INFORMATION |
- - - -

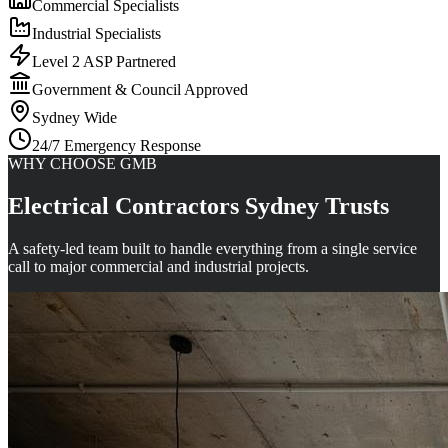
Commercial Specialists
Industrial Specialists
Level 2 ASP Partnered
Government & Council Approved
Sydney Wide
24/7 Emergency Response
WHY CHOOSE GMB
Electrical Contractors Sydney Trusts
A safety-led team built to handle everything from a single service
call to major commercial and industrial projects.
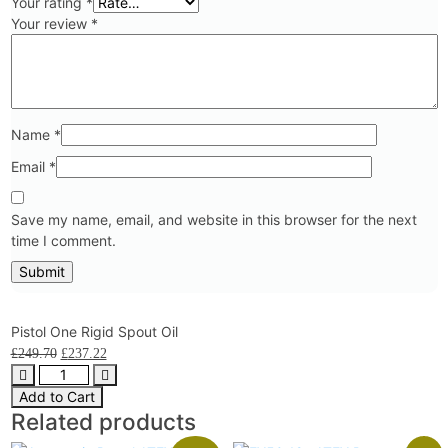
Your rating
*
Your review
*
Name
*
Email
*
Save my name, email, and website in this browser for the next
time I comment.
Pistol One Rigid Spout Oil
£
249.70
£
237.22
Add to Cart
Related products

- - - -

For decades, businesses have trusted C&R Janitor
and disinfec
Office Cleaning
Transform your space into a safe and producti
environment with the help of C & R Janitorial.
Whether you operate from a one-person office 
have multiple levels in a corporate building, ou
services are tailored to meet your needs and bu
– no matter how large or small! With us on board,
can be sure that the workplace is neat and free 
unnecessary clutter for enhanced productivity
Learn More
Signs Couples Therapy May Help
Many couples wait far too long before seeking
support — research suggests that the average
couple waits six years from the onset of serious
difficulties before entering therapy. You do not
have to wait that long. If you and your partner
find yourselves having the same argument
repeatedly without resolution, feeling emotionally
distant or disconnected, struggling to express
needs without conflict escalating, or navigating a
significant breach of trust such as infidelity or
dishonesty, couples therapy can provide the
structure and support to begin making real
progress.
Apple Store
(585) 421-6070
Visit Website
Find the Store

- - - -

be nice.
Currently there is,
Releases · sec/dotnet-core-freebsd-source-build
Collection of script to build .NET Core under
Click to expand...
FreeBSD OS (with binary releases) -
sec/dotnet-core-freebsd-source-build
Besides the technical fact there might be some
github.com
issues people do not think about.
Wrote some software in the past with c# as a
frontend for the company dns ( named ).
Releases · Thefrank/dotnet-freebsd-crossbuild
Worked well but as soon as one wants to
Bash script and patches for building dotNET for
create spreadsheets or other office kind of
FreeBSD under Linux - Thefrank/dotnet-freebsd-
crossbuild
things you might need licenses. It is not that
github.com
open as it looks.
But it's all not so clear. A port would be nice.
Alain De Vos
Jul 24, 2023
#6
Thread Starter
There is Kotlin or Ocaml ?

- - - -

TASK GOAL | Reproduce word for word the material above, starting with the line that has "difficulties before entering" and stopping after the line that has "Find the Store".

ANSWER SPACE |
difficulties before entering therapy. You do not
have to wait that long. If you and your partner
find yourselves having the same argument
repeatedly without resolution, feeling emotionally
distant or disconnected, struggling to express
needs without conflict escalating, or navigating a
significant breach of trust such as infidelity or
dishonesty, couples therapy can provide the
structure and support to begin making real
progress.
Apple Store
(585) 421-6070
Visit Website
Find the Store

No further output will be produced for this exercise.